The mountains of central and northern Mexico are dotted with factories producing goods that once were manufactured in the United States.

Much of the capital supporting these businesses is held by Mexican interests, financed by funds raised on the Mexican market.

The accumulated impact of globalization in the United States, like the 'hollowing out' of Japan, has been a reduction in the supply of tradable securities.

Attacks on Capitalism. American political history is replete with examples of the populist mob lashing out against capitalists.

The Democratic party gains its strength by decrying the people that the nation depends on for jobs and progress.

Political opportunists in the SEC delight in destroying successful entrepreneurs like Martha Stewart for imaginary offenses and invented crimes.

Demagogues, like Franklin Roosevelt, rant against 'economic royalists', whipping the masses with envy and hate.

Political opportunists in the SEC delight in destroying successful entrepreneurs like Martha Stewart for imaginary offenses and invented crimes, although their self-serving assaults may wipe out the savings of tens of thousands small investors.

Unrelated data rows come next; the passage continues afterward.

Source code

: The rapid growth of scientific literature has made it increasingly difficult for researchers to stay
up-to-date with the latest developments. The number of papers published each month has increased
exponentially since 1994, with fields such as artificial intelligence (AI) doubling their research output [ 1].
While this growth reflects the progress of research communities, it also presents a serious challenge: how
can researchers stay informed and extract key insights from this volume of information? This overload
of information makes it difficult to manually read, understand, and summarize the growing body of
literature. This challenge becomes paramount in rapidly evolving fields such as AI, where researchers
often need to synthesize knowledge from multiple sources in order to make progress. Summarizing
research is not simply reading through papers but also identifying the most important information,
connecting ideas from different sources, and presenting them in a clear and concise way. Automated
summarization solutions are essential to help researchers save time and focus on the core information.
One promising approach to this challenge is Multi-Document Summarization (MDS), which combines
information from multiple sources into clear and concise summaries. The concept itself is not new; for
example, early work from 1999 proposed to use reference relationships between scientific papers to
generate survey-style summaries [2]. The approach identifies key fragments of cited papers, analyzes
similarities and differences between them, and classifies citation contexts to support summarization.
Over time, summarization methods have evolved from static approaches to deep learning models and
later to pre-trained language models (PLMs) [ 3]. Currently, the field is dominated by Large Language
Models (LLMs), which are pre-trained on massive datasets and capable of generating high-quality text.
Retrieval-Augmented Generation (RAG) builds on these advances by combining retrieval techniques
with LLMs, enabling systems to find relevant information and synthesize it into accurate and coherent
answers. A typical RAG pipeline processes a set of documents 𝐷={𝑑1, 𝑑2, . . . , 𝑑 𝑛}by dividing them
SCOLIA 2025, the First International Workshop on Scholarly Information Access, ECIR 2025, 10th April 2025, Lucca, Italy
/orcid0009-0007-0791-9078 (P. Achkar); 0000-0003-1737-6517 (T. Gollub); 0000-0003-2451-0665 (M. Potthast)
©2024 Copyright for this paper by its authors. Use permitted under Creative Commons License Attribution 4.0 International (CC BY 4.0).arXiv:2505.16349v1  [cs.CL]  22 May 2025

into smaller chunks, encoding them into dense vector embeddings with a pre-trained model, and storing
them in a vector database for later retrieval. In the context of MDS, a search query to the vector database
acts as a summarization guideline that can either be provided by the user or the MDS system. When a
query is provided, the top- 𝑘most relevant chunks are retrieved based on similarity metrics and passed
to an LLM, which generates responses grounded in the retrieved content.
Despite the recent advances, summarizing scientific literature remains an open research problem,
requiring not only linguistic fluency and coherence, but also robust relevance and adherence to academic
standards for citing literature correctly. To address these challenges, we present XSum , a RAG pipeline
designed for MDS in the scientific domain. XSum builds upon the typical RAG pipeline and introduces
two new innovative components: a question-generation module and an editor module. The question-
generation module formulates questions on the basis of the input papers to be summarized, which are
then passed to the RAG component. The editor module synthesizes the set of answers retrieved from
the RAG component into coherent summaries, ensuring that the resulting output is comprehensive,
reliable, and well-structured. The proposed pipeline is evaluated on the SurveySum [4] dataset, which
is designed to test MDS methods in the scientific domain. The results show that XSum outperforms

For generations, left-wing intellectuals, like Upton Sinclair and Sinclair Lewis, have sneeringly painted distorted caricatures of business leaders, showing them, at one extreme, as proto-fascist enemies of the people, capable of selling spoiled food to the poor for profit, and at the other extreme, as shallow Babbitts – conforming, church-going boosters in unsophisticated local communities – hypocritical fools not worthy of public esteem.

In such a social environment, it is not surprising that only a tiny fraction of American society can actually be classified as capitalists.

The ninety-eight percent of the American people that go through life working for others or self-employed without hired help, contribute nothing to the supply of equities that is needed to support the Common Stock Legend.

The acolytes of the Efficient Market Hypothesis and Wall Street stockbrokers may deny the shortage of equities, but declining dividend yields and rising price earnings ratios, in relation to long-term historical averages, provide evidence that the crisis is real.